Las barbaridades de Trujillo son materia dispuesta para cualquier novelista, y Vargas Llosa no las desaprovechó. En lo absoluto. Ahí está el caso de Ramón Marrero Aristy (1913-1959) , por ejemplo. Si por alguien hubiera metido Trujillo sus manos al fuego era “por el autor de la novela dominicana más leída en el país y el extranjero (Over, sobre el Central Romana). Un trujillista indoblegable; como director de La Nación lo demostrado, defendiendo a Trujillo y al régimen con ideas claras y aguerrida prosa. Un excelente ministro de Trabajo, que se llevó de maravilla con sindicalistas y patrones. Por eso, cuando el periodista Tad Szulc de The New York Times anunció que venía a escribir unas crónicas sobre el país, encomendó a Marrero Aristy que lo acompañara. Viajó con él por todas partes, le consiguió las entrevistas que pedía, incluida una con Trujillo”.

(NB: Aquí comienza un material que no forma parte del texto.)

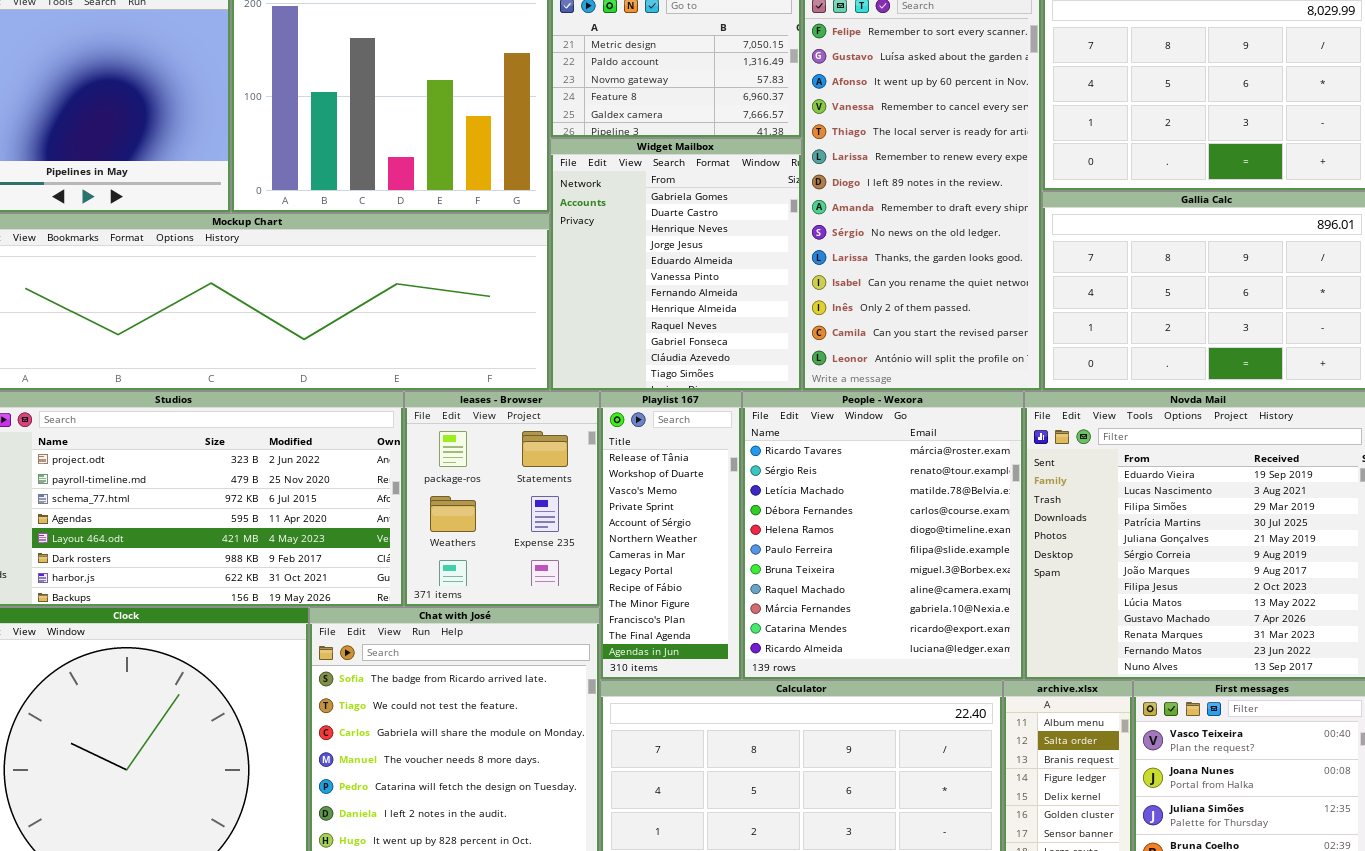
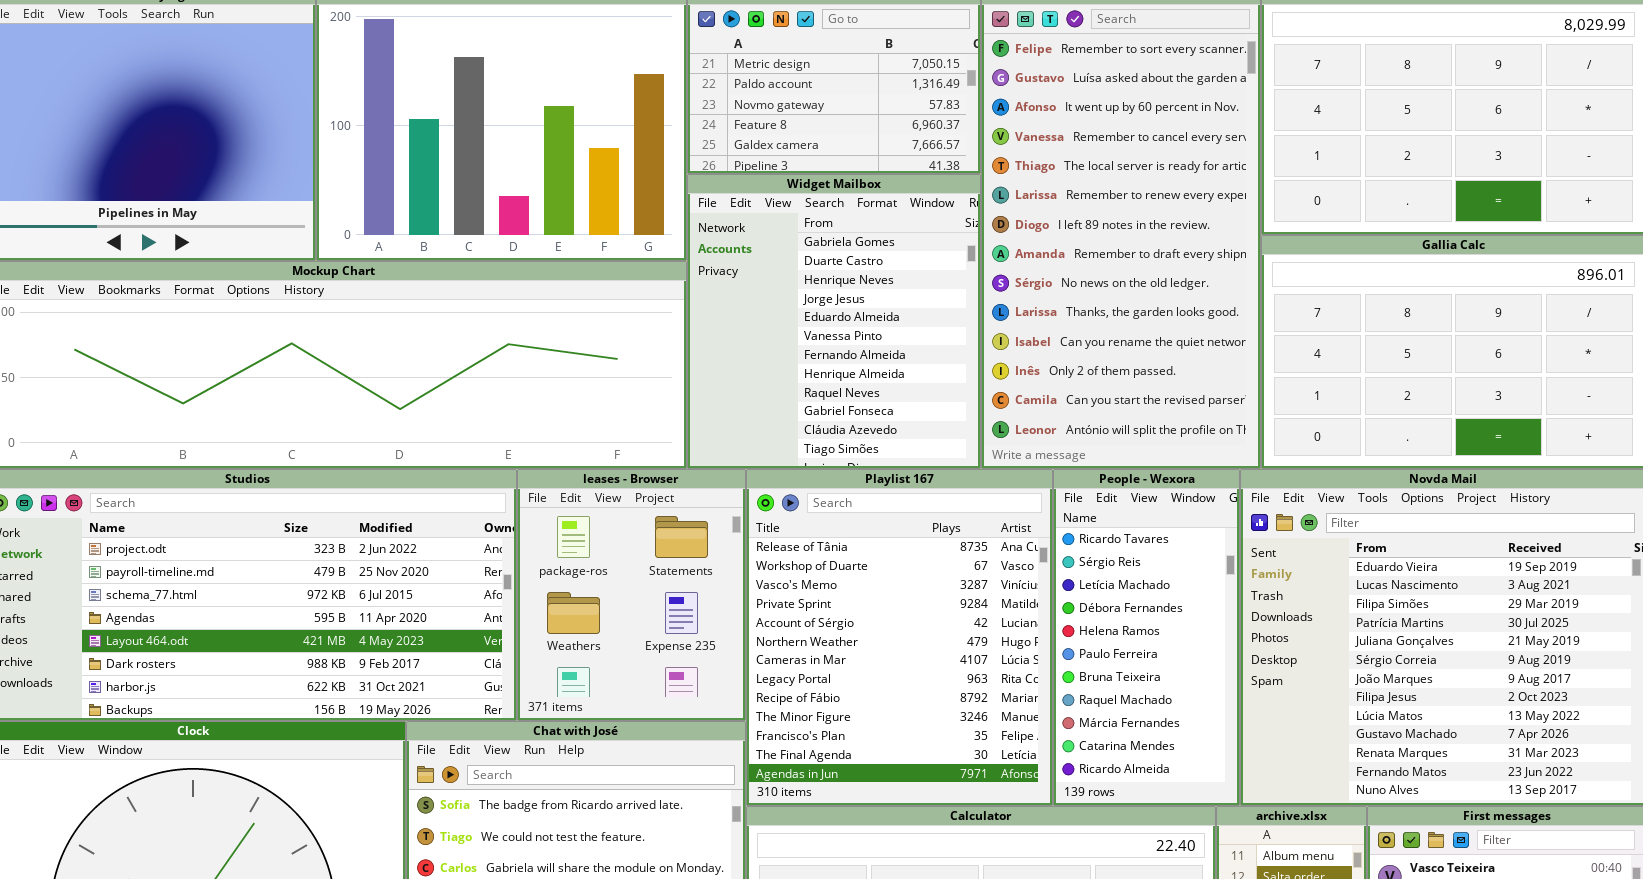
Playlist 167: [600,391,742,680] -> [746,469,1053,806], resized
People - Wexora: [742,391,1024,680] -> [1053,469,1240,806], resized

Pero Tad Szulc expuso una serie periodística en la cual exhibía la corrupción de “la satrapía trujillista” dando con precisión datos, fechas, nombres y cifras sobre las propiedades de la familia del dictador, y los negocios con que habían sido favorecidos parientes, amigos y colaboradores. Ni cuando Marrero Aristy envió una carta al diario para desmentir el reportaje de Szulc, Trujillo lo perdonó. Sólo el ministro, y no otro, pudo haber informado al periodista extranjero. Cuando Marrero tuvo “la audacia” de regresar a la República Dominicana, “compareció en el Palacio Nacional. Lloró que era inocente; el yanqui burló su vigilancia, conversó a ocultas con adversarios. Fue una de las pocas veces que Trujillo perdió el control de sus nervios. Asqueado con los lloriqueos, le soltó una bofetada que lo hizo trastabillar y enmudecer. Lo echó a carajos, llamándolo traidor y, cuando el jefe de los ayudantes militares lo mató, ordenó a Johnny Abbes que resolviera el problema del cadáver”. Empero, se le hicieron exequias oficiales y, en el cementerio, el senador Henry Chirinos destacó la obra del político finado, y el doctor Balaguer hizo el panegírico literario.
—A pesar de su traición, me apenó que muriera —dijo Trujillo, con sinceridad—. Era joven, apenas cuarenta y seis años, hubiera podido dar mucho de sí.
Los dictadores son así: cínicos, pero honestos… a su modo.